### Document section
.....

Mon October 29, 2007 - West Edition
Samantha Young - ASSOCIATED PRESS


SACRAMENTO (AP) Local governments seeking to build in floodplains face new standards that could restrict development in some of California’s most vulnerable areas under legislation signed Oct. 10 by Gov. Arnold Schwarzenegger.

The five bills impose restrictions on where cities and counties in the Central Valley can build while requiring them to improve flood protection for existing developments.

One of the bills also creates a nine-member Central Valley Flood Protection Board that will replace the state Board of Reclamation, which has been criticized for favoring the construction industry.

“For years, nothing got done because growth and safety concerns were always at odds,” Schwarzenegger said during a bill-signing ceremony along a levee in Natomas, a Sacramento neighborhood that has exploded with suburban growth in recent years despite being one of the most flood-prone pockets of the city.

Two years after Hurricane Katrina, Democratic lawmakers succeeded in crafting what they described as a comprehensive flood-control package that won the support last month of environmentalists, local governments and the building industry.

The laws will restrict building for the next eight years in areas that lack 100-year flood protection in the Sacramento and San Joaquin river valleys. After 2014, development would be prohibited in areas without 200-year flood protection, meaning the chance of a catastrophic flood occurring in any given year is less than 1 percent.

For neighborhoods already built, communities would have until 2025 to strengthen surrounding levees to the 200-year flood-protection level.

.....

### Records supplied

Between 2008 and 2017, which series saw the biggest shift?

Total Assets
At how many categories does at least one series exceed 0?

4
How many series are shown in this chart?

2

.....

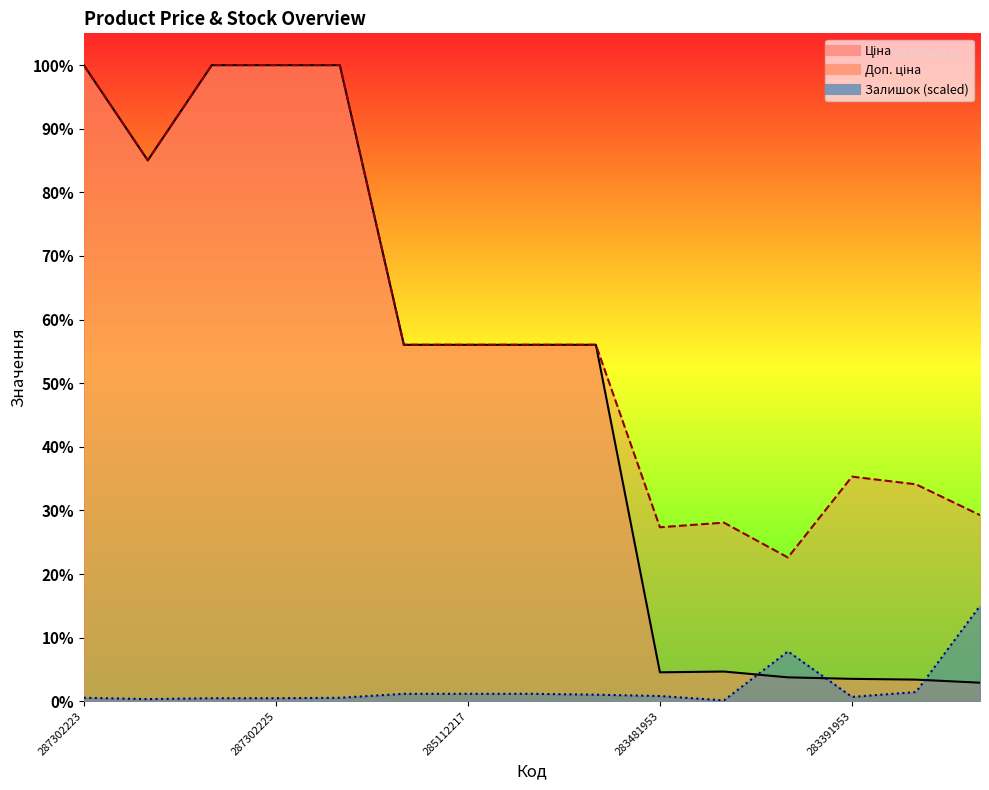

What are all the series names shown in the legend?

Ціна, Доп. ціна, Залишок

.....

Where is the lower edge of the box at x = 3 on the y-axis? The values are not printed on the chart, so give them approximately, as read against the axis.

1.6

.....

### To-do item A
In the article on California's floodplain legislation, how many members will the new Central Valley Flood Protection Board have?
### To-do item B
Carry on the article on California's floodplain legislation from the point where it stops.

### Written answer A
It will have nine members.

### Written answer B
“The Central Valley has known for decades the risk of flooding,” said Sen. Darrell Steinberg, D-Sacramento. “Hurricane Katrina put the issue on the national map, and we are fond of saying, ’We have been warned.’”

The state Department of Water Resources must develop maps that show communities the areas with the greatest flood risk. In turn, those cities and counties must incorporate flood protection into local zoning laws.

In addition, the state will notify property owners who live in danger areas.

In some cases, communities could continue building in floodplains if they demonstrate they are making reasonable year-to-year progress to strengthen levees. That progress would be monitored by the new flood board.

Cities and counties that do allow construction in those areas would share any liability with the state if the area floods.

Assemblyman Dave Jones, D-Sacramento, sought the provision after an appeals court four years ago found the state was liable for a levee that crumbled, inundating part of Yuba County in 1986. The state had to pay $500 million to flood victims, setting a precedent that lawmakers feared could cost the state billions of dollars in future cases.